Pixel coordinate listings
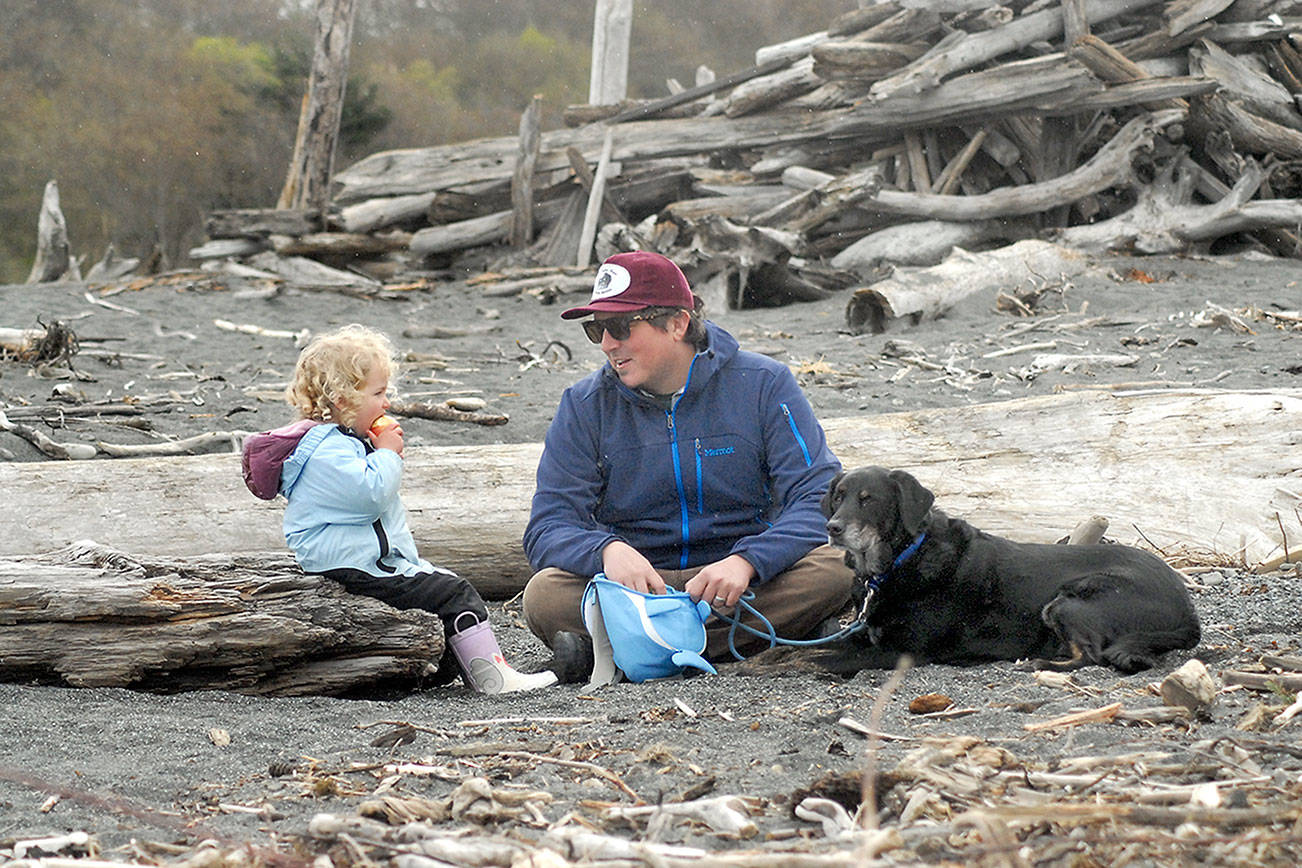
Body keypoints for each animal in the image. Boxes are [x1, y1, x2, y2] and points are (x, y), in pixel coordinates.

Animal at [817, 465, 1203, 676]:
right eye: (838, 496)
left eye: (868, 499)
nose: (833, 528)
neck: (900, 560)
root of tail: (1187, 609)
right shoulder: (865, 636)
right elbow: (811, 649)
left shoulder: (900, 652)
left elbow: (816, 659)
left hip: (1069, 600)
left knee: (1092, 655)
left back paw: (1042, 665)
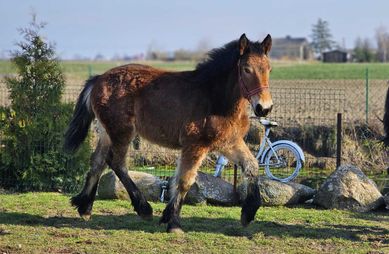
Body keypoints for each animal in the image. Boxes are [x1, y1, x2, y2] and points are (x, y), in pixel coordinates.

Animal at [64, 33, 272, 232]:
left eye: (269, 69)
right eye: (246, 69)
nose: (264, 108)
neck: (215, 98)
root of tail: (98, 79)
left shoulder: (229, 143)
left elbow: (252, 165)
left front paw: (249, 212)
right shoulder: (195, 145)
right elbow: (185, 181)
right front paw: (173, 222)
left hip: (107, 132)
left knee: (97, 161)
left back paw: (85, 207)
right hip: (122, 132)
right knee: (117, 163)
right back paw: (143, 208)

■ PROBLEM TO WORK ON ■
Retype the records above word for word, from their first line through the line containing "nose: (264, 108)", and leave out every picture.

■ TASK RESULT ■
Body keypoints for each animal in the image. Boxes are [x1, y1, x2, y2] and points are (x, y), in pixel coordinates.

Animal at [817, 465, 1203, 676]:
right eye: (838, 496)
left eye: (868, 499)
nose: (833, 528)
neck: (900, 560)
root of tail: (1187, 609)
right shoulder: (865, 636)
right elbow: (811, 649)
left shoulder: (900, 652)
left elbow: (816, 659)
left hip: (1069, 600)
left knee: (1092, 655)
left back paw: (1042, 665)
Body keypoints for each animal in the image. Boxes are [x1, y1, x2, y2] and points are (x, y), in pixel coordinates.

Animal at [64, 33, 272, 232]:
left eye: (269, 69)
right eye: (246, 69)
nose: (264, 108)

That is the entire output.